● Set problem
Convert the lines starting at the one containing "pose: elev=198.4 azim=210.6" and ending at the one containing "Dot at: (311, 285)" into a Markdown table with two columns, No. and Line, that gives each line its row number. Skip blank lines and include nothing outside that span.

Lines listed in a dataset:
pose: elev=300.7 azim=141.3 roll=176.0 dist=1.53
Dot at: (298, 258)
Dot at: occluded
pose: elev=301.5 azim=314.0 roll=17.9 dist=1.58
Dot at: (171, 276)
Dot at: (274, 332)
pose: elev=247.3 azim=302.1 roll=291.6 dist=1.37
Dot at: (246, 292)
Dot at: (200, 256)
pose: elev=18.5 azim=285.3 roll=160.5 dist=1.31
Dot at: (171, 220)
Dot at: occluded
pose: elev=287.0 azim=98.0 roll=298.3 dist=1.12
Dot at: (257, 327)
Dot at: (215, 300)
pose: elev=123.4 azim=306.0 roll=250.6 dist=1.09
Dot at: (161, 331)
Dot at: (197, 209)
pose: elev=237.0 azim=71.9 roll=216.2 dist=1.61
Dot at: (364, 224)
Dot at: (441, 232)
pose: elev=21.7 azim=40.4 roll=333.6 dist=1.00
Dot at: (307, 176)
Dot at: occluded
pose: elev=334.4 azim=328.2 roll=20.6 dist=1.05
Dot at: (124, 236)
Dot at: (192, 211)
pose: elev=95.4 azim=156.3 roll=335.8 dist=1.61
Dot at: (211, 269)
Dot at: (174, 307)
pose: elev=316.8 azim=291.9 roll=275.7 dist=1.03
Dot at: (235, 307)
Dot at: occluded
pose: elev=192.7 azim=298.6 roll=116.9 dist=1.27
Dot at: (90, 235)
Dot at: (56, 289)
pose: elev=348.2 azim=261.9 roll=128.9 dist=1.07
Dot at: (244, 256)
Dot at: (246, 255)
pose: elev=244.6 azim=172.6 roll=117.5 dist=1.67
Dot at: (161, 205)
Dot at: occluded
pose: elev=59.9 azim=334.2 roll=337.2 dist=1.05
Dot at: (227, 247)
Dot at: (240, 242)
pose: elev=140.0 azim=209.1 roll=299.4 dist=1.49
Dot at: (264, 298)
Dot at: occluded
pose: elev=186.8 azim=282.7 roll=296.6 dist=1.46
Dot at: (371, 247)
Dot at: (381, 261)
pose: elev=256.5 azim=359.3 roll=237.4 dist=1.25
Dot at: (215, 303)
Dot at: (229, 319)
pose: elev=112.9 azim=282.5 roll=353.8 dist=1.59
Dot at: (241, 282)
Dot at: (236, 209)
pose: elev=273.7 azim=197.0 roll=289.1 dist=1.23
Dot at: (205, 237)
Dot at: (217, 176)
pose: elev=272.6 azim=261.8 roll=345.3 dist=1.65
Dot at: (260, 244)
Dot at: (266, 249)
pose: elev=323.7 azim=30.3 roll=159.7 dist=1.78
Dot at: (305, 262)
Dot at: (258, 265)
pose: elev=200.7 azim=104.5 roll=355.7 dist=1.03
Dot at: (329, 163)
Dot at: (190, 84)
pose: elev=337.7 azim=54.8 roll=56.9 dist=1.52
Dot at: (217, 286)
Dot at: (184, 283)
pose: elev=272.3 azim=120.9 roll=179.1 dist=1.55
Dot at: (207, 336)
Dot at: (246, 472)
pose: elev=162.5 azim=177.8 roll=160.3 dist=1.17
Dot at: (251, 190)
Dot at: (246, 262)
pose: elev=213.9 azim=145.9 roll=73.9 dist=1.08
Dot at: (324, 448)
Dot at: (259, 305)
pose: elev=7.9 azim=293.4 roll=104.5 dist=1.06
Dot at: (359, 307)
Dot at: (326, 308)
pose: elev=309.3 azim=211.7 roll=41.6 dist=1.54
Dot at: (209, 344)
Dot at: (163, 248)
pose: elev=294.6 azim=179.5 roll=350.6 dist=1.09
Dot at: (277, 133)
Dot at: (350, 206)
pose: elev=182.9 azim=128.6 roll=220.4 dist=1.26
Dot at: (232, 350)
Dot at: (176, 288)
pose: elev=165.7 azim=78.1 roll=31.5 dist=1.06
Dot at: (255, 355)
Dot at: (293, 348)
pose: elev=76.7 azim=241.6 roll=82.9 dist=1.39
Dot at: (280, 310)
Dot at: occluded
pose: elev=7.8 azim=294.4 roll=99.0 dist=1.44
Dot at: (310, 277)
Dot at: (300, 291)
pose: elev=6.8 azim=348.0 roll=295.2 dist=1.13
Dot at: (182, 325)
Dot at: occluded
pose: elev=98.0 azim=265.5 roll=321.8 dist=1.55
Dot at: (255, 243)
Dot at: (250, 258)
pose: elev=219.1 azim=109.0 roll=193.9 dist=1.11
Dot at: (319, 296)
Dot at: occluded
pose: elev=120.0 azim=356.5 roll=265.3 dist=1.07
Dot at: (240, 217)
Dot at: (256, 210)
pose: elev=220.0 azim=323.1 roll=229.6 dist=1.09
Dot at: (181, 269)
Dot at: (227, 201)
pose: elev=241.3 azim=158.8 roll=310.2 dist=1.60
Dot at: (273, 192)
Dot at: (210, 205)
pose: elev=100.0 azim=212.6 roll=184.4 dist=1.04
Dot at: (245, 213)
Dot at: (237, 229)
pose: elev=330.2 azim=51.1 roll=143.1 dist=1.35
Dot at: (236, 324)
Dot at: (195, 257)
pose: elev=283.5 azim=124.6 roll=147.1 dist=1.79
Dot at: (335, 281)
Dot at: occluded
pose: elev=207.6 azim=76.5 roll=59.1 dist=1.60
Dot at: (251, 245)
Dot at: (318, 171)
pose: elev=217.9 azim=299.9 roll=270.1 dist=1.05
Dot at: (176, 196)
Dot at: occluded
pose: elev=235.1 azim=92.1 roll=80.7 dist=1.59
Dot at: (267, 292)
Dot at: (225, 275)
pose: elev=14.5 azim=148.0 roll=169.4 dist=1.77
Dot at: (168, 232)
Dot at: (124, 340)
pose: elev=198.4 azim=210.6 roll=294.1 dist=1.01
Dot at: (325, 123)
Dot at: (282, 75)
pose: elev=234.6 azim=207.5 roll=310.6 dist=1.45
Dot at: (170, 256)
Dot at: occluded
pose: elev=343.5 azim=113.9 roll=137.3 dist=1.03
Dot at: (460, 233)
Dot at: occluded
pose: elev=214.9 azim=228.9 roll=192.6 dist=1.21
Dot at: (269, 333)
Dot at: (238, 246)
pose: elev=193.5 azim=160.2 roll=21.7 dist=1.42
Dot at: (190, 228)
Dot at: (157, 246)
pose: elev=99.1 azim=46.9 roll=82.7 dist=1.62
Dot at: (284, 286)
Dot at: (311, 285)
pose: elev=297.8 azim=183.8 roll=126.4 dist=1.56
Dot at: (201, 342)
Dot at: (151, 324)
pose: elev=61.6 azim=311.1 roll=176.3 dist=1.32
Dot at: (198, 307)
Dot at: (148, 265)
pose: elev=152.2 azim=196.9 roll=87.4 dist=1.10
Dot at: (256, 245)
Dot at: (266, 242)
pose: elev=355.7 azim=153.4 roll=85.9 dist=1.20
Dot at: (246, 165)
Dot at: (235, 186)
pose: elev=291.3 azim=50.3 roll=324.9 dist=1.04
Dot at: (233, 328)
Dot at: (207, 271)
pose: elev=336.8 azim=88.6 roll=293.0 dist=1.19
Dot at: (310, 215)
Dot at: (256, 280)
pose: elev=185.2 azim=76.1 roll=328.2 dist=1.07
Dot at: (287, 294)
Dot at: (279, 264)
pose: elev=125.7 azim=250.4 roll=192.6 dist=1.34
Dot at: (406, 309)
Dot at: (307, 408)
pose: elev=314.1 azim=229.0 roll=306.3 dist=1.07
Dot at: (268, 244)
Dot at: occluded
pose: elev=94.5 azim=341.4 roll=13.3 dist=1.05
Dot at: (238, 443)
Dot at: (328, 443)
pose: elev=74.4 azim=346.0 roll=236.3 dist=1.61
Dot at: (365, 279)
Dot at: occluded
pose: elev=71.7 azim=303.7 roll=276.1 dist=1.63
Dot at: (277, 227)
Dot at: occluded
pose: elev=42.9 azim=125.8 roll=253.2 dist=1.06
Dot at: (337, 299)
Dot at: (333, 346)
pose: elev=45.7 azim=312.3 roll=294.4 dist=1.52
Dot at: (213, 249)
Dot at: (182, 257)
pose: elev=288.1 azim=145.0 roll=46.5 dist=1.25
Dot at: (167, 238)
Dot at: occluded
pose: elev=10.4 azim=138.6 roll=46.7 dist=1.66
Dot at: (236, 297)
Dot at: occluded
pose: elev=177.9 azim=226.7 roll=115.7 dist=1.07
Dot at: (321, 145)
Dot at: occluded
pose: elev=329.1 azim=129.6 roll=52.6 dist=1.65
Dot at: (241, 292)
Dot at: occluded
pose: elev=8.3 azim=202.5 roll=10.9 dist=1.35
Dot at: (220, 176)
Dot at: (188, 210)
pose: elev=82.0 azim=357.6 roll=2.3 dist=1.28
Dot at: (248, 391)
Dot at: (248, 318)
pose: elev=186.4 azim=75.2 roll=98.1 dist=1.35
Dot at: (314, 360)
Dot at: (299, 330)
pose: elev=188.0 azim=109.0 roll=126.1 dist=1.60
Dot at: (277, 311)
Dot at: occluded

● Solved problem
| No. | Line |
|---|---|
| 1 | pose: elev=198.4 azim=210.6 roll=294.1 dist=1.01 |
| 2 | Dot at: (325, 123) |
| 3 | Dot at: (282, 75) |
| 4 | pose: elev=234.6 azim=207.5 roll=310.6 dist=1.45 |
| 5 | Dot at: (170, 256) |
| 6 | Dot at: occluded |
| 7 | pose: elev=343.5 azim=113.9 roll=137.3 dist=1.03 |
| 8 | Dot at: (460, 233) |
| 9 | Dot at: occluded |
| 10 | pose: elev=214.9 azim=228.9 roll=192.6 dist=1.21 |
| 11 | Dot at: (269, 333) |
| 12 | Dot at: (238, 246) |
| 13 | pose: elev=193.5 azim=160.2 roll=21.7 dist=1.42 |
| 14 | Dot at: (190, 228) |
| 15 | Dot at: (157, 246) |
| 16 | pose: elev=99.1 azim=46.9 roll=82.7 dist=1.62 |
| 17 | Dot at: (284, 286) |
| 18 | Dot at: (311, 285) |